(Beginning of EXCERPT TO READ)
Third, the drug clearly distinguished between allergen- and Sephadex-induced eosinophil accumulation by significantly inhibiting this response when induced by the latter, but not the former. This would suggest an important difference in the mediators or mechanisms mediating eosinophil chemotaxis in the two models. Unlike in allergen-induced eosinophil accumulation, for which several eosinophil chemotactic mediators such PAF, IL-5, and eotaxin are known to be involved (35), the mediators involved in Sephadex-induced lung eosinophil accumulation in guinea pigs are less well defined although IL-5 (38) and complement activation products (39) have been proposed. Differential mediator involvement may also contribute to the differences in the ability of wortmannin to inhibit AHR to ACh in the two models.

Because the inhibition of AHR by wortmannin in both models was invariably accompanied by significant inhibition of EPO release, and given that in both models the magnitude of AHR positively correlated with BALF EPO levels, but not eosinophil count, it could be concluded that wortmannin inhibited AHR by virtue of its ability to inhibit eosinophil degranulation. However, because the drug could abolish AHR even when it reduced the elevated BALF EPO levels by only about 50%, it is possible that other eosinophil-independent mechanisms may contribute to its ability to prevent AHR. Wortmannin-sensitive PI 3-kinase enzyme appears to play signal transduction roles in many cell types other than eosinophils (7, 21). Although the intranasal route of administration adopted in this study may have ensured that systemic effects were minimized, many other cell types within the lungs may have been targets as well. For example, the drug may have inhibited the activity of resident T cells, macrophages, or epithelial cells, preventing their release of inflammatory cytokines and neurokinins that may contribute to the development of AHR (40).
(End of EXCERPT TO READ)
(Beginning of LISTED RECORDS)
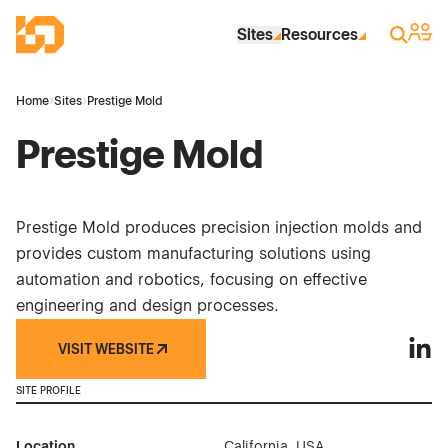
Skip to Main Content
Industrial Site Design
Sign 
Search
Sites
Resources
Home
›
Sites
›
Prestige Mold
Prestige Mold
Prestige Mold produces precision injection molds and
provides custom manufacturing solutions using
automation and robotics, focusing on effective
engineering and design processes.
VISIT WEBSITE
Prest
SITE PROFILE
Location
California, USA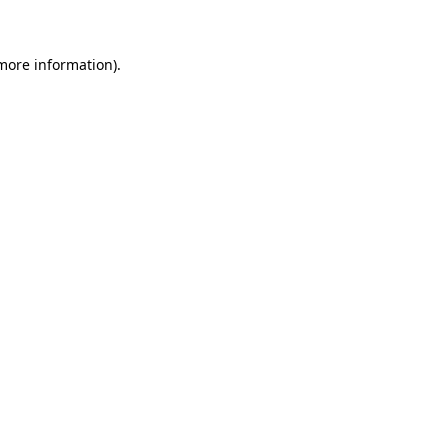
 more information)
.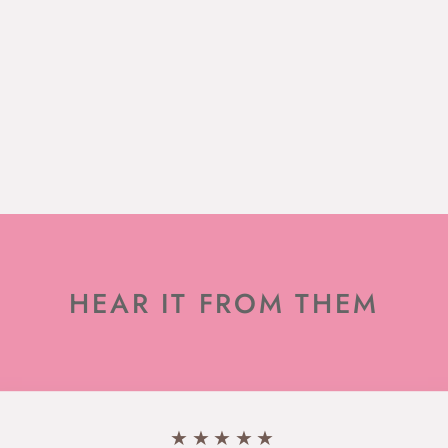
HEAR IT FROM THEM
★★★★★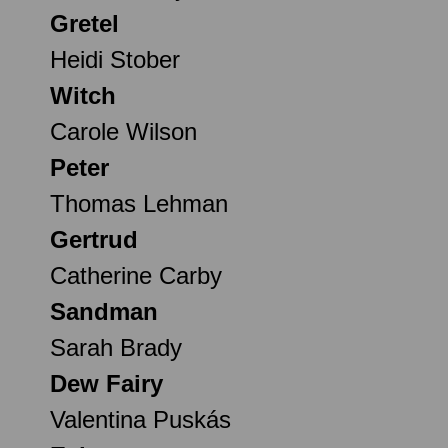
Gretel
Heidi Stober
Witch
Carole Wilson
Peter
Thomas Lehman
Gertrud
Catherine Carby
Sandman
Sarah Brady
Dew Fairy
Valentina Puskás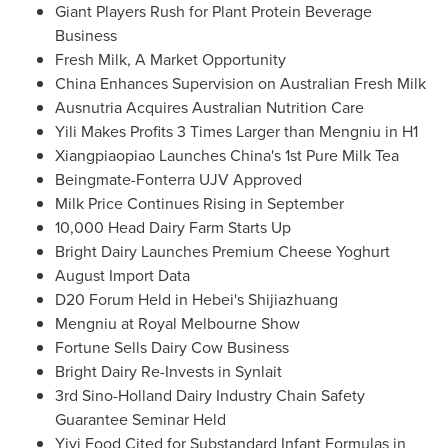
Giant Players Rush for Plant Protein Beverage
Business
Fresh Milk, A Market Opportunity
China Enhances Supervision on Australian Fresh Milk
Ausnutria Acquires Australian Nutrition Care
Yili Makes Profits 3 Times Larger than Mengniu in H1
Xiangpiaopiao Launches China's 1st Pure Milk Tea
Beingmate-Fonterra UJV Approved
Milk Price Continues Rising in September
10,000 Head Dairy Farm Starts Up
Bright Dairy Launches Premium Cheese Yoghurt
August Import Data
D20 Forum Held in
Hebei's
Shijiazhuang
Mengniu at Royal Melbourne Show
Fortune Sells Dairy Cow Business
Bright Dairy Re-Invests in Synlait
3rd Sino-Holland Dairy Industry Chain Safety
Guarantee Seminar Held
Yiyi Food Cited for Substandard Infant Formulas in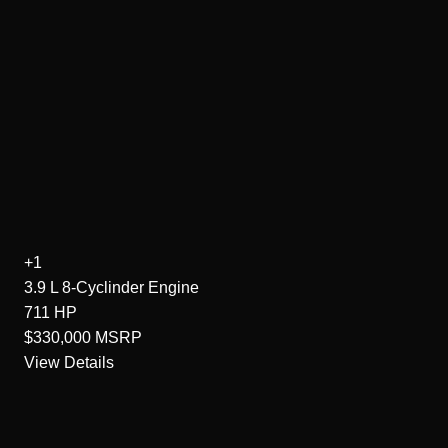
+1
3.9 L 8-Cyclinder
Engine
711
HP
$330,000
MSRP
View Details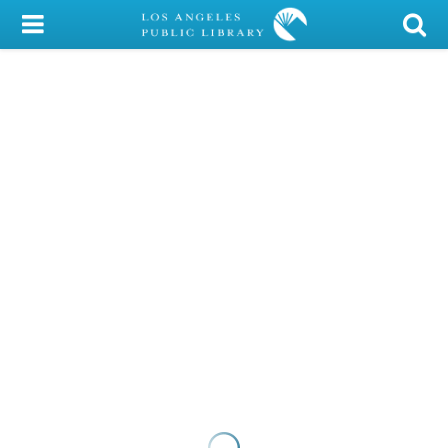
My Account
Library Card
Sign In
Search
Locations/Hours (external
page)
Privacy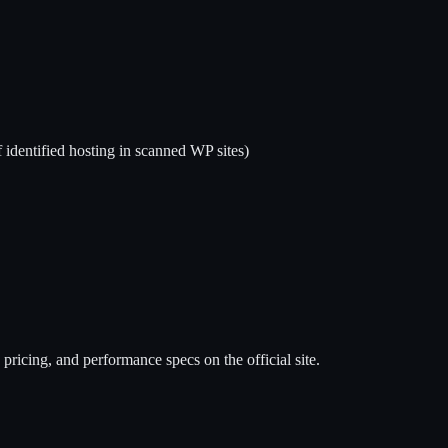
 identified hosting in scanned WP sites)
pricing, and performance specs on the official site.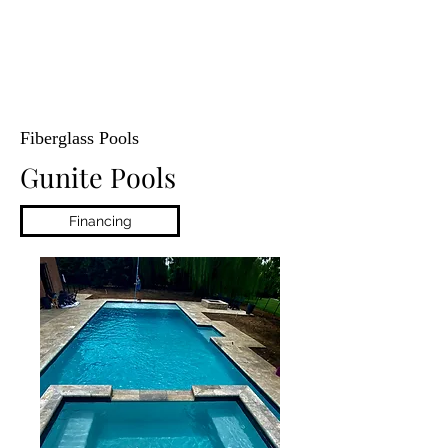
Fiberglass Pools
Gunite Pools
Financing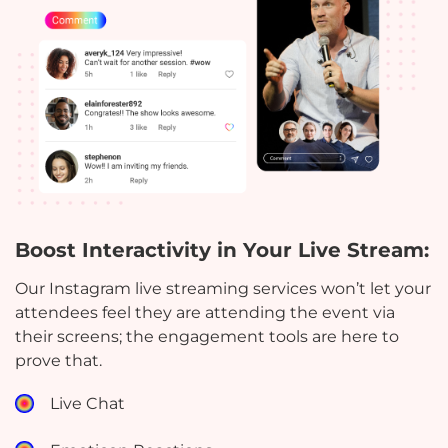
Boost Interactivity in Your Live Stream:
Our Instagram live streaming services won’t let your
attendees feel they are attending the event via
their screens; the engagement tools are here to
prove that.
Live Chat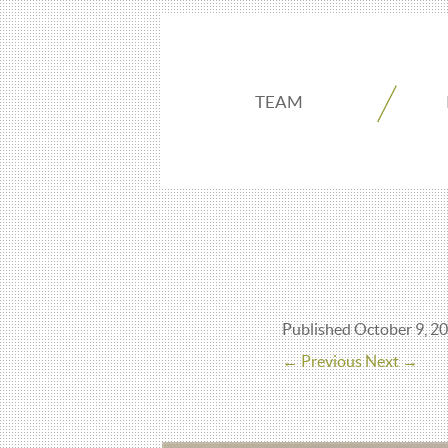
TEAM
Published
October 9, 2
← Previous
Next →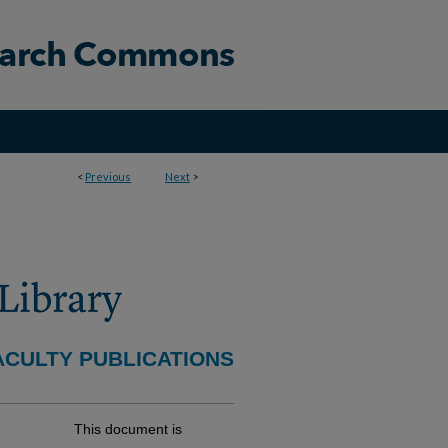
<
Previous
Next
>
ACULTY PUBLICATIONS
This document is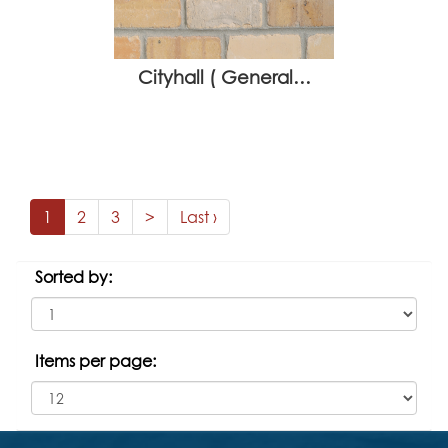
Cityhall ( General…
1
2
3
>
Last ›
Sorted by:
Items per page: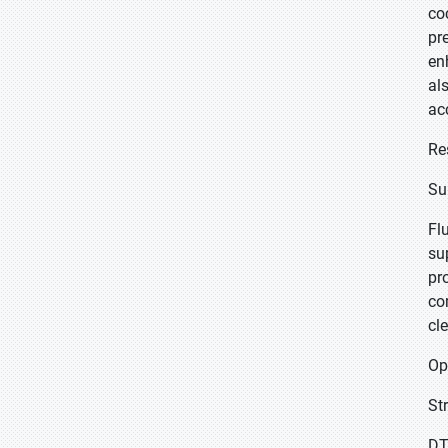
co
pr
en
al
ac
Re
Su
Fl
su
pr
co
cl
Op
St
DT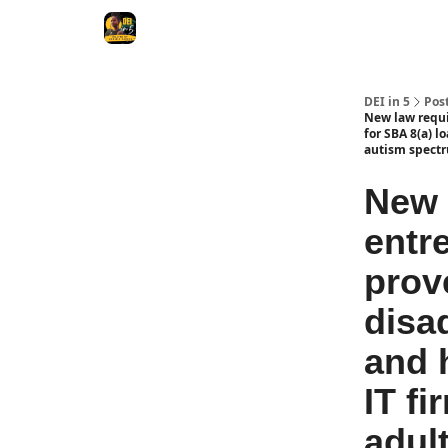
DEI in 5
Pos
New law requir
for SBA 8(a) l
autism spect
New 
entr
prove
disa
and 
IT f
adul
(End of LISTED RECORDS)
Write out the passage on wortmannin word for word, between "Third, the drug" and "ACh in the two models.", inclusive. The lines have no connection to the passage on wortmannin.

= OUTPUT FOR THIS TASK =
Third, the drug clearly distinguished between allergen- and Sephadex-induced eosinophil accumulation by significantly inhibiting this response when induced by the latter, but not the former. This would suggest an important difference in the mediators or mechanisms mediating eosinophil chemotaxis in the two models. Unlike in allergen-induced eosinophil accumulation, for which several eosinophil chemotactic mediators such PAF, IL-5, and eotaxin are known to be involved (35), the mediators involved in Sephadex-induced lung eosinophil accumulation in guinea pigs are less well defined although IL-5 (38) and complement activation products (39) have been proposed. Differential mediator involvement may also contribute to the differences in the ability of wortmannin to inhibit AHR to ACh in the two models.